If a line in the data below holds the word "middle", copy it.

(Data items)

--- START ---

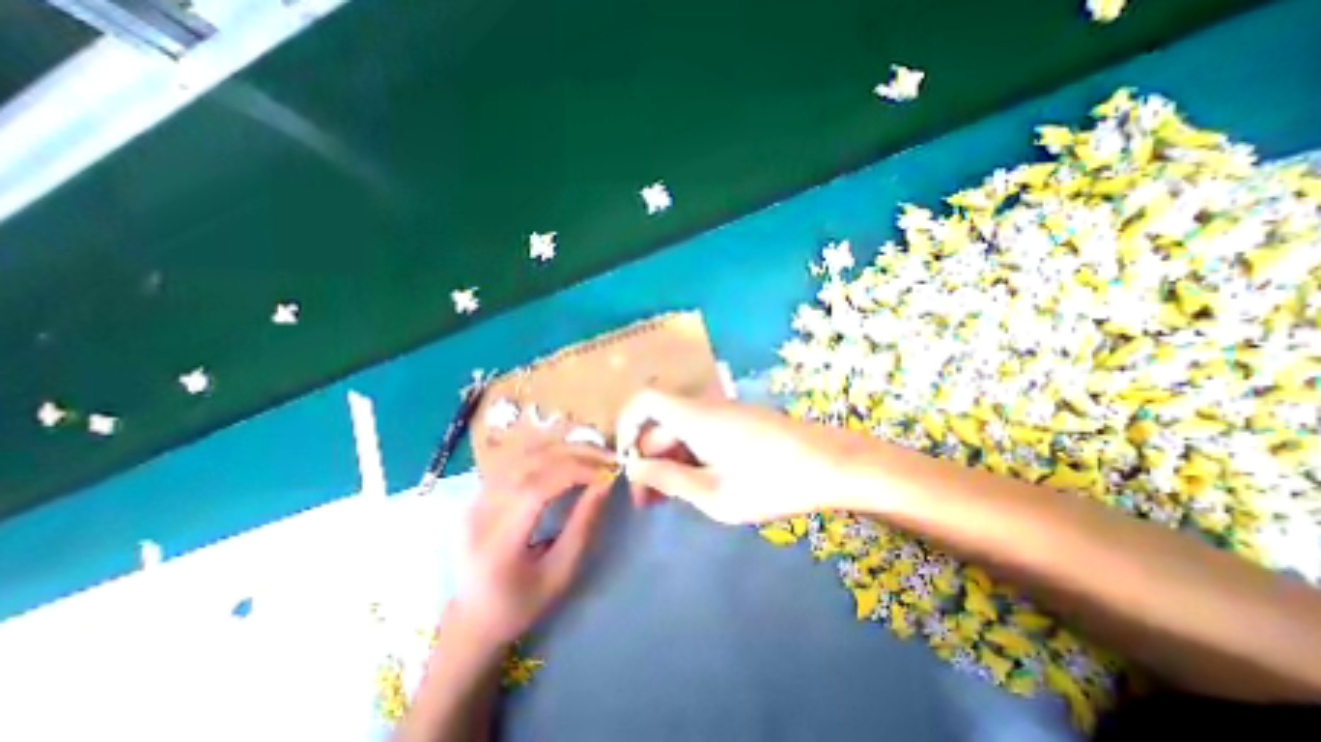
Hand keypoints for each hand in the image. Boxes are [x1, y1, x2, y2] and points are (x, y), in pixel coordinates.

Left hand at [452, 439, 615, 642]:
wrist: (472, 617)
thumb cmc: (521, 604)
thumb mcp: (559, 574)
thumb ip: (583, 526)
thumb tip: (605, 483)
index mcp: (495, 544)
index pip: (536, 488)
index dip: (576, 472)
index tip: (608, 471)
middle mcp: (478, 512)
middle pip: (530, 463)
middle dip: (575, 454)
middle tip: (608, 457)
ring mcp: (474, 497)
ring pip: (524, 454)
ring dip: (564, 447)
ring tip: (594, 453)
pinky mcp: (478, 491)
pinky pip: (518, 459)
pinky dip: (548, 451)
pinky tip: (569, 454)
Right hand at [616, 389, 874, 520]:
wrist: (832, 464)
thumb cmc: (772, 483)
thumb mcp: (714, 494)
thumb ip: (669, 479)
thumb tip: (633, 468)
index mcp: (694, 417)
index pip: (644, 400)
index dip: (626, 425)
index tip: (626, 463)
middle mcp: (705, 407)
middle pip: (661, 424)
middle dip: (648, 459)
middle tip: (647, 502)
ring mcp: (724, 414)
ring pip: (681, 432)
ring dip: (669, 462)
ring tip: (669, 500)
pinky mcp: (738, 423)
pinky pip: (701, 434)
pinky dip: (690, 457)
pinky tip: (697, 487)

--- END ---

* ANSWER BELOW
middle mcp: (478, 512)
middle pip: (530, 463)
middle dip: (575, 454)
middle tip: (608, 457)
middle mcp: (705, 407)
middle pip: (661, 424)
middle dip: (648, 459)
middle tip: (647, 502)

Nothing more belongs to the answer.